> WORK ORDER
Rewrite the part of the zapnometinib text that begins with "Current antiviral therapies" and ends with "infections, remained uncharacterized.", changing "drug resistance" to "viral escape".

> DOCUMENT EXTRACT

=== Section Start ===

Zapnometinib and IAV H3N2/Fukui infection remodel HLA-I ligandome in human lung cells, modulating antiviral responses

Current antiviral therapies for influenza A virus (IAV) face challenges like drug resistance and limited efficacy, necessitating novel approaches. Host-directed drugs, such as MEK inhibitors, represent a promising alternative by targeting host cellular pathways essential for viral replication or immune response. Zapnometinib, a clinical-stage MEK inhibitor, has demonstrated both antiviral and immunomodulatory properties. However, its specific impact on antigen presentation, particularly at the level of the HLA class I (HLA-I) ligandome, which is crucial for T-cell mediated immunity against viral infections, remained uncharacterized.

Researchers investigated the effects of zapnometinib treatment and Influenza A virus (IAV) H3N2/Fukui infection on HLA-I-presented peptides in human lung adenocarcinoma Calu-3 cells. Cells were infected with IAV and treated with zapnometinib. Surface HLA-I expression was quantified using flow cytometry. Immunopeptidomic analyses, employing label-free LC-MS/MS, were then applied to assess alterations in the ligandome and identify functionally enriched cellular pathways. This approach allowed for a detailed characterization of how the drug and virus independently and synergistically influence antigen presentation.

=== Section End ===

> RECORD SET
=== Section Start ===

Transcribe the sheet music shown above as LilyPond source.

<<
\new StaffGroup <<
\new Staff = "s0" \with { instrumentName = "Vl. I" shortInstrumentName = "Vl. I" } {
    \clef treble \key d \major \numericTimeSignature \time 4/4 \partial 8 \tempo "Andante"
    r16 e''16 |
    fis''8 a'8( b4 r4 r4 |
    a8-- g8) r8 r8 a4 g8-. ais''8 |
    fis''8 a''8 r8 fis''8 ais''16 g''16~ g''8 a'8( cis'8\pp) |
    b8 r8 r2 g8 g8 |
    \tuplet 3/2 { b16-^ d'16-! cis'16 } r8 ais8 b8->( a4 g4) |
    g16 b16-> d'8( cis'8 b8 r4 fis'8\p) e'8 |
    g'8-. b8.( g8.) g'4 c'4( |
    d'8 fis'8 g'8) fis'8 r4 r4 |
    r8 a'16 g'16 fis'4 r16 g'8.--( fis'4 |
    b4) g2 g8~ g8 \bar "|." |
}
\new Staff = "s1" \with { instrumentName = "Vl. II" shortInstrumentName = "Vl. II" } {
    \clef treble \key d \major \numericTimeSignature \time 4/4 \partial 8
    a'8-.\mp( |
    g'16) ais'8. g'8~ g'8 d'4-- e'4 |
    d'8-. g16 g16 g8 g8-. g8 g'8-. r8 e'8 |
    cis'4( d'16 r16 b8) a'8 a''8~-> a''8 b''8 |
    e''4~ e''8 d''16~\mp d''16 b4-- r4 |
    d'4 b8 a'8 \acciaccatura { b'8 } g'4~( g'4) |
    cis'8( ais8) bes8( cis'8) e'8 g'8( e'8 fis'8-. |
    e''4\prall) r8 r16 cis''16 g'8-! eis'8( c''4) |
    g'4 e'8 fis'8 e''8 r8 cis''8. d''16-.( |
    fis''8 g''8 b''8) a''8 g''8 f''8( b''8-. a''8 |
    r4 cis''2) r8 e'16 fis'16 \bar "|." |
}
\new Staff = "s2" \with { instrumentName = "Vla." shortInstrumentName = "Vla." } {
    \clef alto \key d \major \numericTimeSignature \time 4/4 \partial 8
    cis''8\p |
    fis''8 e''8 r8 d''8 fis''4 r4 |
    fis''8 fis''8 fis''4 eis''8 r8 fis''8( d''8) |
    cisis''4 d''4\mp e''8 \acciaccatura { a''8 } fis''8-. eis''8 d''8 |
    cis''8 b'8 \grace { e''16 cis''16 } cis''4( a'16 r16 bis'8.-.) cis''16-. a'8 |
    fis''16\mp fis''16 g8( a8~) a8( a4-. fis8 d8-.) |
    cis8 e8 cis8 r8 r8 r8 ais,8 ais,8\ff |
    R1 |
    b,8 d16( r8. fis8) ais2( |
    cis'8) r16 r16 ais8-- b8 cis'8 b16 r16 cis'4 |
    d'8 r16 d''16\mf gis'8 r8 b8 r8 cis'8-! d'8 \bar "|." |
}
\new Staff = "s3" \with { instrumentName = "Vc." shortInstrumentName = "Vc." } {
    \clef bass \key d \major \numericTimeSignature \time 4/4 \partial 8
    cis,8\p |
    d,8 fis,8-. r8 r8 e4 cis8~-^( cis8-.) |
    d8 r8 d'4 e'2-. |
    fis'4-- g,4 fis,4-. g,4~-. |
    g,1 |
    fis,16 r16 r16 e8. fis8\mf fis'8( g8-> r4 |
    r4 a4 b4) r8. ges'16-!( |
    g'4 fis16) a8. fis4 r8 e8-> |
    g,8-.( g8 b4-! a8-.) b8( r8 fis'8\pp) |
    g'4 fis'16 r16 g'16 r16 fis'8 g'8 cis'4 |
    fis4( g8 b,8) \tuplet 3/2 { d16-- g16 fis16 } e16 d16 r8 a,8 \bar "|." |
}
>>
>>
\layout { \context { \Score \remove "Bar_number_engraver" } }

=== Section End ===

> ANSWER
Current antiviral therapies for influenza A virus (IAV) face challenges like viral escape and limited efficacy, necessitating novel approaches. Host-directed drugs, such as MEK inhibitors, represent a promising alternative by targeting host cellular pathways essential for viral replication or immune response. Zapnometinib, a clinical-stage MEK inhibitor, has demonstrated both antiviral and immunomodulatory properties. However, its specific impact on antigen presentation, particularly at the level of the HLA class I (HLA-I) ligandome, which is crucial for T-cell mediated immunity against viral infections, remained uncharacterized.